Бабуля выронила валенки.
— Ваша внучка рассказала об этом своей подруге Ворониной, а Воронина рассказала мне.
Тот страх, который сковал бабулю, был вряд ли подвластен словам. Но опыт всей прожитой жизни был равен наставшему страху. Она усмехнулась:
— Болтушка какая! Вот хвастаться любит!
— Какое же тут хвастовство? Ведь этим же нужно гордиться!
— А мы ей всегда говорим, — не чувствуя губ, языка, неба, рук и мелко дрожа, отвечала бабуля, — что каждый лишь сам за себя отвечает и нужно своими заслугами жить. За спину другого не прятаться.
— Но если в семье есть герой?
— Ах, что тут такого? У нас вокруг много героев.
— Так я расскажу на линейке ребятам? — полувопросительно сказала Вера Васильна.
— Вы знаете, лучше не нужно! Когда это было! Воды утекло! — Бабуля махнула рукой. — А ей привыкать к хвастовству! Она вон и так ни уроки не учит, ни книг не читает. Скажу ей: «посуду помой» — не желает! А тут и вообще ведь от рук отобьется! Нет, очень прошу вас, не нужно!
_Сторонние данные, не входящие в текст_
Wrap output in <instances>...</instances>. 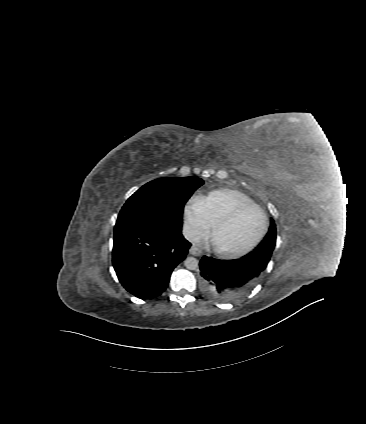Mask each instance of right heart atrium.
I'll return each mask as SVG.
<instances>
[{"mask_svg":"<svg viewBox=\"0 0 366 424\" xmlns=\"http://www.w3.org/2000/svg\"><path fill=\"white\" fill-rule=\"evenodd\" d=\"M211 226L203 199L200 196L191 197L183 206V227L186 236L192 241L198 240L209 232Z\"/></svg>","mask_w":366,"mask_h":424,"instance_id":"right-heart-atrium-1","label":"right heart atrium"}]
</instances>
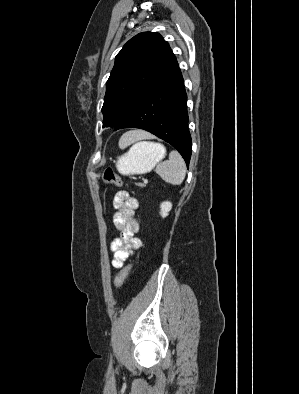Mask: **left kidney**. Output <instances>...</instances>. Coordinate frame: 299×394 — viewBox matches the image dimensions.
Masks as SVG:
<instances>
[{
  "mask_svg": "<svg viewBox=\"0 0 299 394\" xmlns=\"http://www.w3.org/2000/svg\"><path fill=\"white\" fill-rule=\"evenodd\" d=\"M172 209V203L169 201H165L163 203H161L160 205V214L163 218H165L166 216H168V213L170 212V210Z\"/></svg>",
  "mask_w": 299,
  "mask_h": 394,
  "instance_id": "1",
  "label": "left kidney"
}]
</instances>
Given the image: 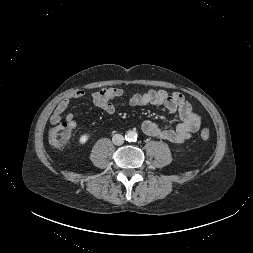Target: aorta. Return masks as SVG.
<instances>
[{
    "label": "aorta",
    "instance_id": "aorta-1",
    "mask_svg": "<svg viewBox=\"0 0 253 253\" xmlns=\"http://www.w3.org/2000/svg\"><path fill=\"white\" fill-rule=\"evenodd\" d=\"M126 140H128V141H134V140H136L137 139V134H136V132H134V131H129L127 134H126Z\"/></svg>",
    "mask_w": 253,
    "mask_h": 253
}]
</instances>
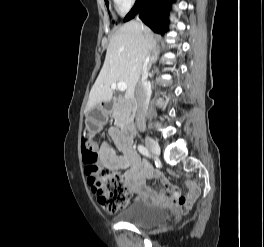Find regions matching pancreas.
<instances>
[{
  "mask_svg": "<svg viewBox=\"0 0 264 247\" xmlns=\"http://www.w3.org/2000/svg\"><path fill=\"white\" fill-rule=\"evenodd\" d=\"M130 101L123 98L119 99L114 105L112 110V116L115 119L116 124L121 125L129 119L130 115Z\"/></svg>",
  "mask_w": 264,
  "mask_h": 247,
  "instance_id": "pancreas-1",
  "label": "pancreas"
}]
</instances>
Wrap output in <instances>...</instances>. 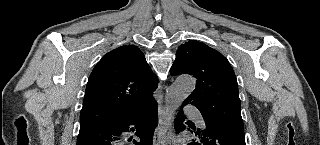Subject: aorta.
<instances>
[{"instance_id": "1", "label": "aorta", "mask_w": 320, "mask_h": 145, "mask_svg": "<svg viewBox=\"0 0 320 145\" xmlns=\"http://www.w3.org/2000/svg\"><path fill=\"white\" fill-rule=\"evenodd\" d=\"M195 88V79L191 76H179L169 88L166 94V112L168 125L175 110L189 96Z\"/></svg>"}]
</instances>
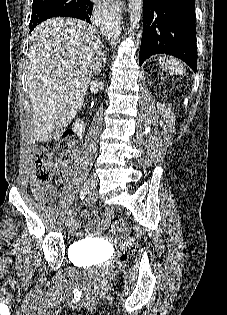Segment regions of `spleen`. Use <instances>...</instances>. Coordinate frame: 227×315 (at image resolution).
Wrapping results in <instances>:
<instances>
[{
  "mask_svg": "<svg viewBox=\"0 0 227 315\" xmlns=\"http://www.w3.org/2000/svg\"><path fill=\"white\" fill-rule=\"evenodd\" d=\"M161 65L162 67H165L166 70L168 69L172 74H182L183 71H185L183 65L173 58L167 60L166 62H162Z\"/></svg>",
  "mask_w": 227,
  "mask_h": 315,
  "instance_id": "1",
  "label": "spleen"
}]
</instances>
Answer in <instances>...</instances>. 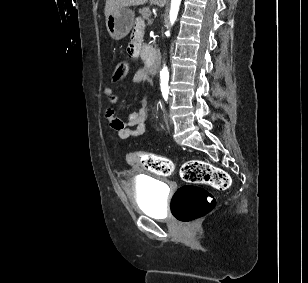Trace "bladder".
Returning <instances> with one entry per match:
<instances>
[{
  "instance_id": "31cf9c89",
  "label": "bladder",
  "mask_w": 308,
  "mask_h": 283,
  "mask_svg": "<svg viewBox=\"0 0 308 283\" xmlns=\"http://www.w3.org/2000/svg\"><path fill=\"white\" fill-rule=\"evenodd\" d=\"M135 203L138 209L148 216L164 218L166 216V194L161 182L147 175H141L132 181Z\"/></svg>"
}]
</instances>
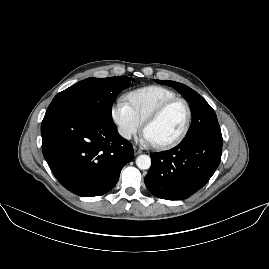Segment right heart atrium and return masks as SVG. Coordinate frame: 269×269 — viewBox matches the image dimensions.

Бабуля повела меня домой, ухватив за воротник и даже не взяв у меня портфеля, который волочился за нами по снегу. Дома она села на стул и расплакалась.
— Господи! — заговорила она сквозь слезы, глядя на висевшие по стенам фотографии. — Господи! Ты меня слышишь! Набитая дура растет! Взяли Зимний!